Yesterday I was at my parent’s house and I looked across the counter at this set of coasters that they have had for years. I have used the coasters for years. And I have (of course) read the words on them.
But it was different yesterday. I looked over and the word “Strength” jumped off the coaster in an almost audible way. So I took a picture of it and posted it to FB and Instagram (because that is what most of us do these days: we see something that touches us, take a pic and post it).

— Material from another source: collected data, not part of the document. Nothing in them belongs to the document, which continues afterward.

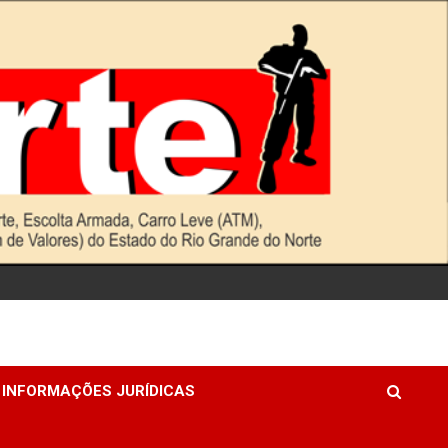
INFORMAÇÕES JURÍDICAS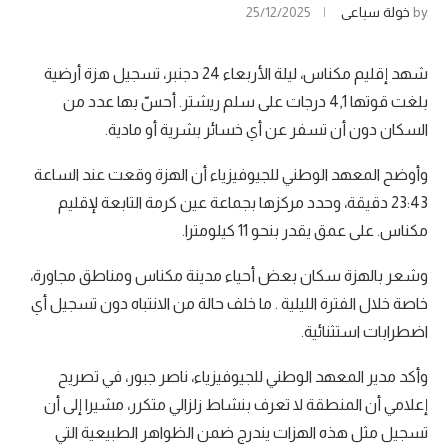
by
خولة سباعي
25/12/2025
شهد إقليم مكناس، ليلة الأربعاء 24 دجنبر، تسجيل هزة أرضية
بلغت قوتها 4,1 درجات على سلم ريشتر. أحسّ بها عدد من
السكان دون أن تسفر عن أي خسائر بشرية أو مادية.
وأوضح المعهد الوطني للجيوفيزياء أن الهزة وقعت عند الساعة
23:43 دقيقة، وحدد مركزها بجماعة عين كرمة التابعة لإقليم
مكناس. على عمق يقدر بنحو 11 كيلومترا.
وشعر بالهزة سكان بعض أحياء مدينة مكناس ومناطق مجاورة،
خاصة خلال الفترة الليلية . ما خلف حالة من الانتباه دون تسجيل أي
اضطرابات استثنائية.
وأكد مدير المعهد الوطني للجيوفيزياء، ناصر جبور، في تصريح
إعلامي أن المنطقة لا تعرف بنشاط زلزالي متكرر، مشيرا إلى أن
تسجيل مثل هذه الهزات يندرج ضمن الظواهر الطبيعية التي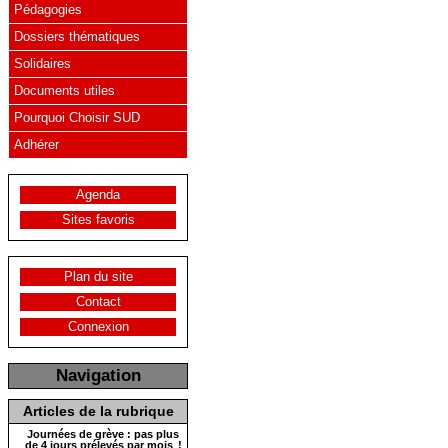
Pédagogies
Dossiers thématiques
Solidaires
Documents utiles
Pourquoi Choisir SUD
Adhérer
Agenda
Sites favoris
Plan du site
Contact
Connexion
Navigation
Articles de la rubrique
Journées de grève : pas plus
de 4 jours prélevés par mois !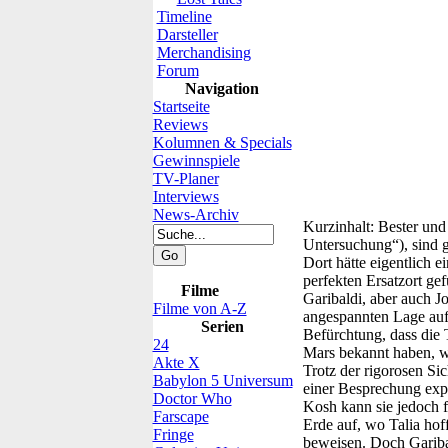
Timeline
Darsteller
Merchandising
Forum
Navigation
Startseite
Reviews
Kolumnen & Specials
Gewinnspiele
TV-Planer
Interviews
News-Archiv
Kurzinhalt:
Bester und 
Untersuchung“), sind g
Dort hätte eigentlich 
perfekten Ersatzort g
Filme
Garibaldi, aber auch Jo
Filme von A-Z
angespannten Lage aufg
Serien
Befürchtung, dass die 
24
Mars bekannt haben, w
Akte X
Trotz der rigorosen Si
Babylon 5 Universum
einer Besprechung expl
Doctor Who
Kosh kann sie jedoch 
Farscape
Erde auf, wo Talia hof
Fringe
beweisen. Doch Gariba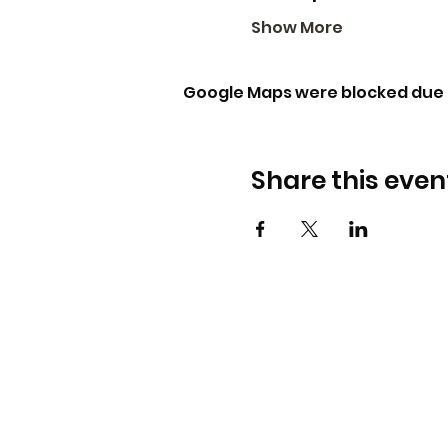
Show More
Google Maps were blocked due t
Share this even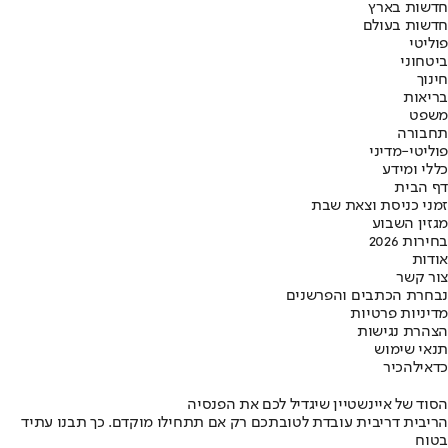
חדשות בארץ
חדשות בעולם
פוליטי
ביטחוני
חינוך
בריאות
משפט
תחבורה
פוליטי-מדיני
כללי ומידע
דף הבית
זמני כניסת וצאת שבת
מגזין השבוע
בחירות 2026
אודות
צור קשר
נבחרת הכתבים והפרשנים
מדיניות פרטיות
הצהרת נגישות
תנאי שימוש
כדאי
להכיר
הסוד של איינשטיין שיגדיל לכם את הפנסיה
הריבית דריבית עובדת לטובתכם רק אם תתחילו מוקדם. כך תבנו עתיד
בטוח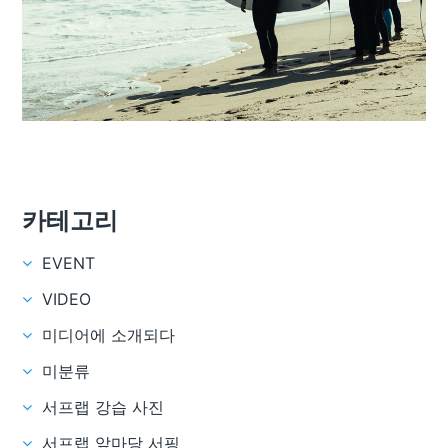
카테고리
EVENT
VIDEO
미디어에 소개되다
미분류
서프랩 강습 사진
서프랩 앞마당 서핑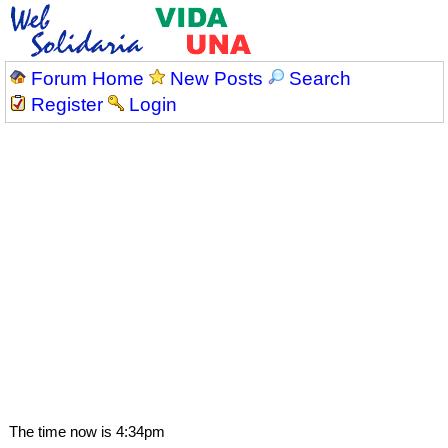
Forum Home
New Posts
Search
Register
Login
The time now is 4:34pm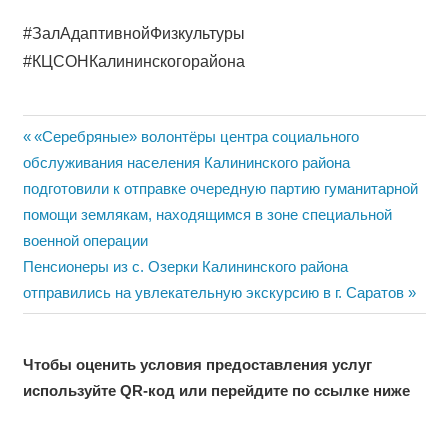
#ЗалАдаптивнойФизкультуры
#КЦСОНКалининскогорайона
Навигация
Previous
«Серебряные» волонтёры центра социального
Post:
обслуживания населения Калининского района
по
подготовили к отправке очередную партию гуманитарной
записям
помощи землякам, находящимся в зоне специальной
военной операции
Next
Пенсионеры из с. Озерки Калининского района
Post:
отправились на увлекательную экскурсию в г. Саратов
Чтобы оценить условия предоставления услуг
используйте QR-код или перейдите по ссылке ниже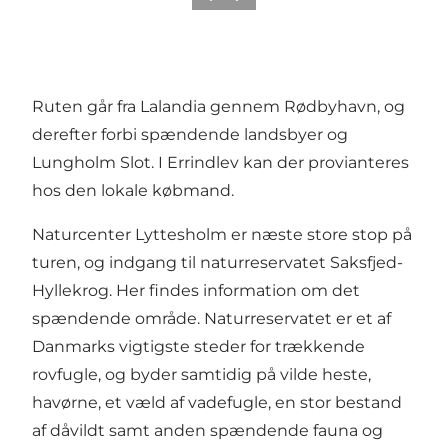
Ruten går fra Lalandia gennem Rødbyhavn, og
derefter forbi spændende landsbyer og
Lungholm Slot. I Errindlev kan der provianteres
hos den lokale købmand.
Naturcenter Lyttesholm er næste store stop på
turen, og indgang til naturreservatet Saksfjed-
Hyllekrog. Her findes information om det
spændende område. Naturreservatet er et af
Danmarks vigtigste steder for trækkende
rovfugle, og byder samtidig på vilde heste,
havørne, et væld af vadefugle, en stor bestand
af dåvildt samt anden spændende fauna og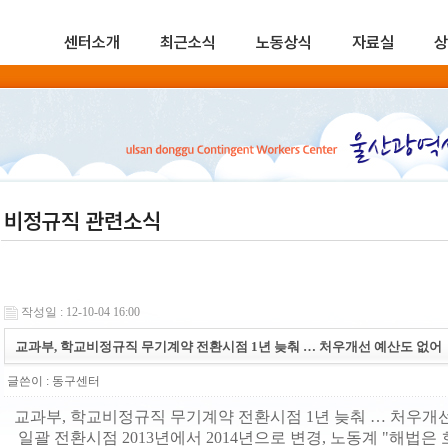
센터소개
최근소식
노동상식
자료실
상
비정규직 관련소식
작성일 : 12-10-04 16:00
교과부, 학교비정규직 무기계약 전환시점 1년 늦춰 … 처우개선 예산도 없어
글쓴이 :
동구센터
교과부, 학교비정규직 무기계약 전환시점 1년 늦춰 … 처우개
일괄 전환시점 2013년에서 2014년으로 변경, 노동계 "해법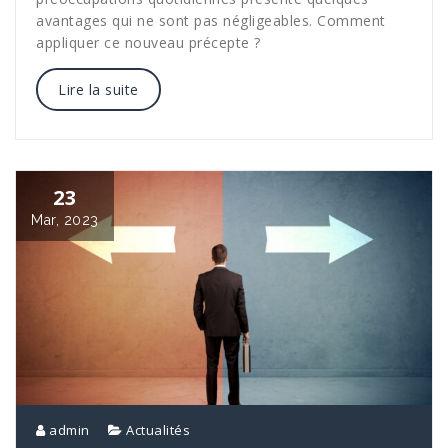
avantages qui ne sont pas négligeables. Comment
appliquer ce nouveau précepte ?
Lire la suite
23
Mar, 2023
admin
Actualités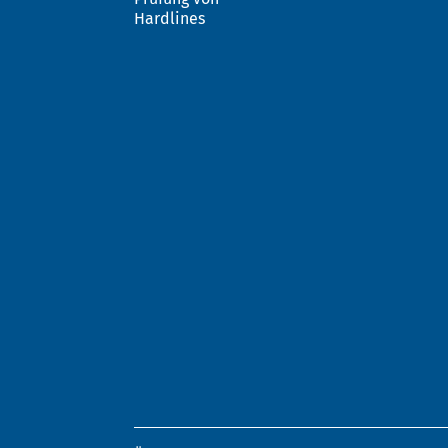
Hardlines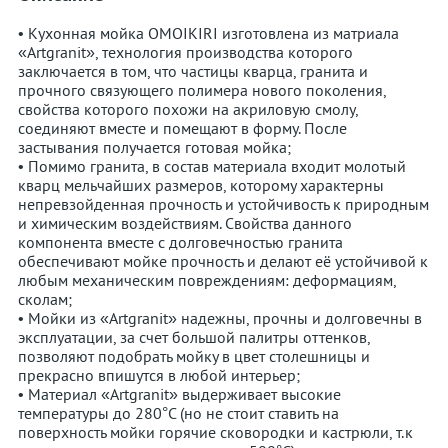
• Кухонная мойка OMOIKIRI изготовлена из матриала
«Artgranit», технология производства которого
заключается в том, что частицы кварца, гранита и
прочного связующего полимера нового поколения,
свойства которого похожи на акриловую смолу,
соединяют вместе и помещают в форму. После
застывания получается готовая мойка;
• Помимо гранита, в состав материала входит молотый
кварц мельчайших размеров, которому характерны
непревзойденная прочность и устойчивость к природным
и химическим воздействиям. Свойства данного
компонента вместе с долговечностью гранита
обеспечивают мойке прочность и делают её устойчивой к
любым механическим повреждениям: деформациям,
сколам;
• Мойки из «Artgranit» надежны, прочны и долговечны в
эксплуатации, за счет большой палитры оттенков,
позволяют подобрать мойку в цвет столешницы и
прекрасно впишутся в любой интерьер;
• Материал «Artgranit» выдерживает высокие
температуры до 280°С (но не стоит ставить на
поверхность мойки горячие сковородки и кастрюли, т.к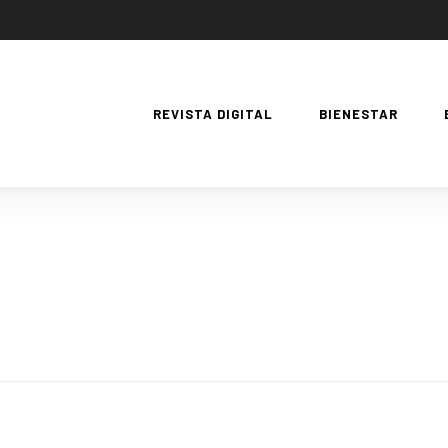
REVISTA DIGITAL
BIENESTAR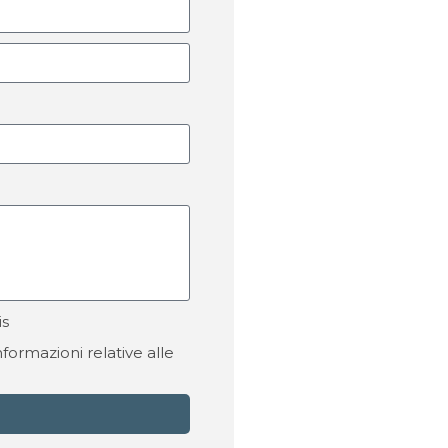
is
formazioni relative alle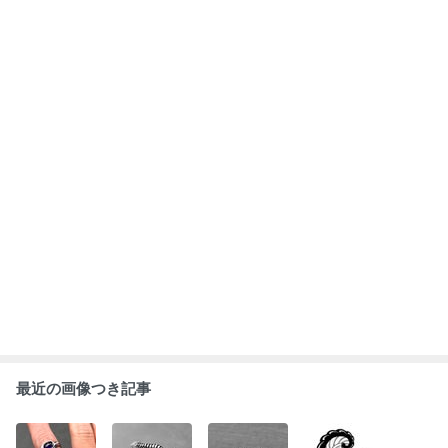
最近の画像つき記事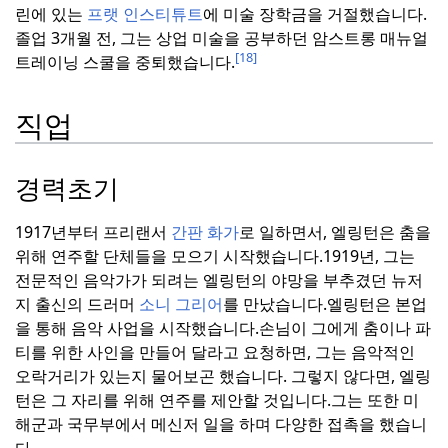
린에 있는
프랫 인스티튜트
에 미술 장학금을 거절했습니다.
졸업 3개월 전, 그는 상업 미술을 공부하던 암스트롱 매뉴얼
[18]
트레이닝 스쿨을 중퇴했습니다.
직업
경력초기
1917년부터 프리랜서
간판 화가
로 일하면서, 엘링턴은 춤을
위해 연주할 단체들을 모으기 시작했습니다.
1919년, 그는
전문적인 음악가가 되려는 엘링턴의 야망을 부추겼던 뉴저
지 출신의 드러머
소니 그리어
를 만났습니다.
엘링턴은 본업
을 통해 음악 사업을 시작했습니다.
손님이 그에게 춤이나 파
티를 위한 사인을 만들어 달라고 요청하면, 그는 음악적인
오락거리가 있는지 물어보곤 했습니다. 그렇지 않다면, 엘링
턴은 그 자리를 위해 연주를 제안할 것입니다.
그는 또한 미
해군과 국무부에서 메신저 일을 하며 다양한 접촉을 했습니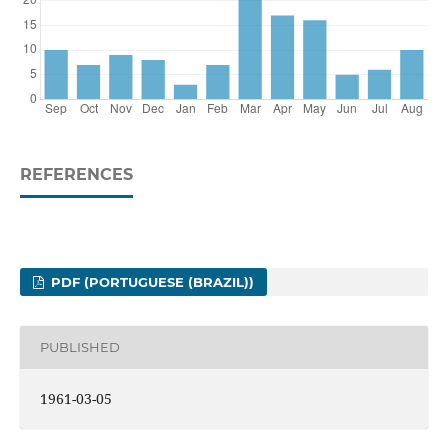
REFERENCES
PDF (PORTUGUESE (BRAZIL))
PUBLISHED
1961-03-05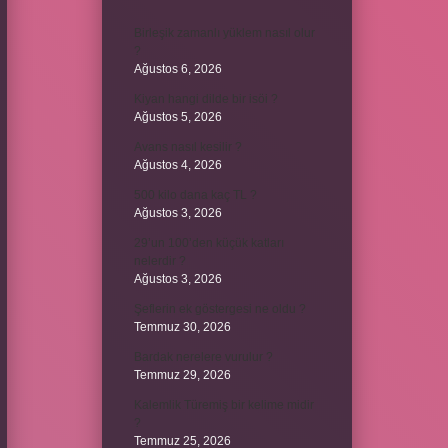
Birleşik zamanlı yüklem nasıl olur
?
Ağustos 6, 2026
Kiyan hangi dilde bir isöi ?
Ağustos 5, 2026
Avans nasıl kesilir ?
Ağustos 4, 2026
500 kilo dana kaç TL ?
Ağustos 3, 2026
29’un 100’den küçük katları
nelerdir ?
Ağustos 3, 2026
Şeflerin ek göstergesi ne oldu ?
Temmuz 30, 2026
Bardak nerelere vurulur ?
Temmuz 29, 2026
Kalemlik Türemiş bir kelime midir
?
Temmuz 25, 2026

I just got the phone call that I have been somewhat expecting.
My Oncologist said that the labs came back and show molecular changes that are trending toward relapse or mutation.
He outlined our next step(s):
1. We will do more tests (bone marrow biopsy–have not had one in a while, plus other tests).
2. The medical team has already started working on my precert information for several different chemotherapy options because I will be changing therapies.
Everything should be happening within the next few weeks.
I thought that I was prepared for this news.
These labs are very sensitive and specific so they are catching the molecular changes early. It is not like 2006/7 when I was horrifically sick. It is just a tiny blip right now. So it’s OK and I will be OK.
However I am still doing that thing where I am shaking and crying very hard.
Physically and emotionally, I don’t feel good at all right now and the next couple of months will be challenging.
I have no doubt that it was God that drew my eyes to that coaster at my parent’s house yesterday.
I guess God was trying to prepare me for what is ahead. Please pray for strength.
Now…I am going to find a comfy pair of pj’s and sit in front of the fireplace. I am so grateful that my husband will build a warm and cozy fire for us. That he and our dog will hang out with me fireside tonight (even if a chic flick is involved…and I have a feeling a really sappy, tear jerking chic flick might be involved).